HOF 2018: Thome Impact Player, But Lack of World Championship Haunts Him
(Editor's note: Jim Thome will join Chipper Jones, Vladimir Guerrero, Trevor Hoffman, Jack Morris and Alan Trammel will be inducted into the Baseball Hall of Fame on Sunday, July 29. InsideTheSeams.com will take a look at the career of each of them over the next six days. Today: Jim Thome).
For all the accomplishments of Jim Thome on the baseball field, what those who have known him over the years will remember the most has nothing to do with the National Pastime.
“He is the nicest, gentlest, kindest guy you will ever meet, to everything except the baseball,” explained former big-league player Mike Cuddyer, who himself embodied everything he said about Thome.
And as good of a person Thome is, however, he did distinguish himself on the baseball field, too.
Next weekend, Thome will be one of six former players inducted into the Hall of Fame in Cooperstown, one of only 54 players to have been inducted in his first year of eligibility.
He will be inducted on Sunday along with Chipper Jones, Trevor Hoffman and Vladimir Guerrero, who also received the 75 percent of the votes required from veteran members of the Baseball Writers Association of America, along with Jack Morris and Alan Trammell, who came up short over the years in the BBWAA voting, but were elected last December by the Modern Day Committee.
Humble as he may be, even Thome admits being elected to the Hall of Fame is pretty special.
“It’s every kid’s dream to play in the major leagues,” he said, “but to be inducted in the Hall of Fame. …”
He doesn’t need to finish the sentence.
“When you get elected into the Hall of Fame and see the joy and excitement of what it brings to your family, friends and your coaches, all those great managers I played for,” said Thome. “I don’t want to say my life has changed too much.
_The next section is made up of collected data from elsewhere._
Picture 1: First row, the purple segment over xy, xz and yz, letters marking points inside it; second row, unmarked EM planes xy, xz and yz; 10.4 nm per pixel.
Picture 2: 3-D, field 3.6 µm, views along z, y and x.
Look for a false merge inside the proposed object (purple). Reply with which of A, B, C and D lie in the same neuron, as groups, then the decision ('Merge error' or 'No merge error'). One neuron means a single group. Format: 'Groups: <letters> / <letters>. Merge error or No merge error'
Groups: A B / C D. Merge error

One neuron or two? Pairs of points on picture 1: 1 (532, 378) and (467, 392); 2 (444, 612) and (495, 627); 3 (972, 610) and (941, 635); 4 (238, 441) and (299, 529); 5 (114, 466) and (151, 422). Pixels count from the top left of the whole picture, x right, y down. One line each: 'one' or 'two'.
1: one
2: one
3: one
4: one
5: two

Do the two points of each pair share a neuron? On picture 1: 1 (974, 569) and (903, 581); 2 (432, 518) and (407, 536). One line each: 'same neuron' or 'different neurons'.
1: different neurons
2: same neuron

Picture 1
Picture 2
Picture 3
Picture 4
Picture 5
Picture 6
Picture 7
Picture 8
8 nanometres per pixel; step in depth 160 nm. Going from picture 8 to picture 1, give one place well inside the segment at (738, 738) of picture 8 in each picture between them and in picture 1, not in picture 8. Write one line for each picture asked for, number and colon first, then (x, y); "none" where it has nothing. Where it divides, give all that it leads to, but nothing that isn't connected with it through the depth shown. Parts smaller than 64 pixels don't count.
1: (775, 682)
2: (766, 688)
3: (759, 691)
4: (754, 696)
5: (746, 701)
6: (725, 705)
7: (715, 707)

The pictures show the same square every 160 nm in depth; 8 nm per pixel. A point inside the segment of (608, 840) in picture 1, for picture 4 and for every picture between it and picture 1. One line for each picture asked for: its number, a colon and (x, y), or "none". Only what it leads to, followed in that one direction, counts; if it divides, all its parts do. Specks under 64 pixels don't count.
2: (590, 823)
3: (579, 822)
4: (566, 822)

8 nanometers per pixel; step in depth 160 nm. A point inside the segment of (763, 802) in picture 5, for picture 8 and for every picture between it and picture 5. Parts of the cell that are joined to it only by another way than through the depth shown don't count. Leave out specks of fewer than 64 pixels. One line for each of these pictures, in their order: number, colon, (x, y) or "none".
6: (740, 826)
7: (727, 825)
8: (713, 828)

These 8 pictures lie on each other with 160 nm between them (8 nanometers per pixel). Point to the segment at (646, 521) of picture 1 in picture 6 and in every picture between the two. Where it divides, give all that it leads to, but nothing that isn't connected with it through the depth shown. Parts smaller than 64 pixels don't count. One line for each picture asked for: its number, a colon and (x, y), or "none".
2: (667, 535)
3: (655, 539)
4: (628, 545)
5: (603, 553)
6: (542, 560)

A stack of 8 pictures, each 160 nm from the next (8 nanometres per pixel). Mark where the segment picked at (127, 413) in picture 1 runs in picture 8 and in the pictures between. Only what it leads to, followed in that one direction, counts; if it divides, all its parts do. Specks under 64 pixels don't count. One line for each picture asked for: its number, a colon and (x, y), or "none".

I try to keep that pretty simple, but it’s been very special to share this with the ones you really care about, and the people that are genuinely good fans that are happy for you. That means so much.”
Thome’s big-league career spanned 24 years, the bulk of 13 of which were spent with the Cleveland Indians. He also played with the White Sox, Twins, Orioles, Phillies and Dodgers.
Now he’s part of a team of baseball greats, based in Cooperstown, N.Y.
“How do you ever envision that?” said Thome. “As you are playing you don’t play to make it to the Hall of Fame. You play to be a guy who helps you club win. Then, the career is over, and you look back and have somebody said you are one of 54 (players elected to the Hall of Fame in the first year of legibility). There’s something special about that. You hold your chest out a little more.”
But there remains an empty feeling, Thome admits.
He ever earned a world championship ring. He never got to celebrate with champagne after the final game of the entire baseball season. Twice, he was on an Indians team that advanced to the World Series, but in 1995 the Indians lost to the Braves in six games, and two years later, they were seven-game victims of the Marlins.
“It’s very heartbreaking, I have to tell you,” he said. “A day like today is special, but I can only envision what it would have been like to win a World Series.”
Winning a World Series, after all, is a team thing, and Thome was a team player, who in the process put together the type of numbers that made him stick out as one of the greatest to ever play the game.
Thome, along with Babe Ruth, Mel Ott, Carl Yastrzemski, Ted Williams and Barry Bonds are the only players in history to have 1,7000 walks and 1,699 RBI. He holds the MLB record with 13 walk-off home runs.
Thome, Bonds, Ruth, Williams, Manny Ramirez, Frank Thomas, Jimmie Foxx and Mickey Mantle are the only players in history to have hit 500 home runs, and compiled a .550 slugging percentage and .500 on-base percentage.
He ranks 23d all-time in extra-base hits, 26th in RBI, 41st in total bases, 51st in runs scored, 18th in OPS, 22nd in slugging percentage, and 44th in offensive WAR.
All the numbers add up to quite an accomplishment, but they are personal, and that isn’t Thome.
“This is special,” he said, “but I can only envision what it would have been like to win a World Series.”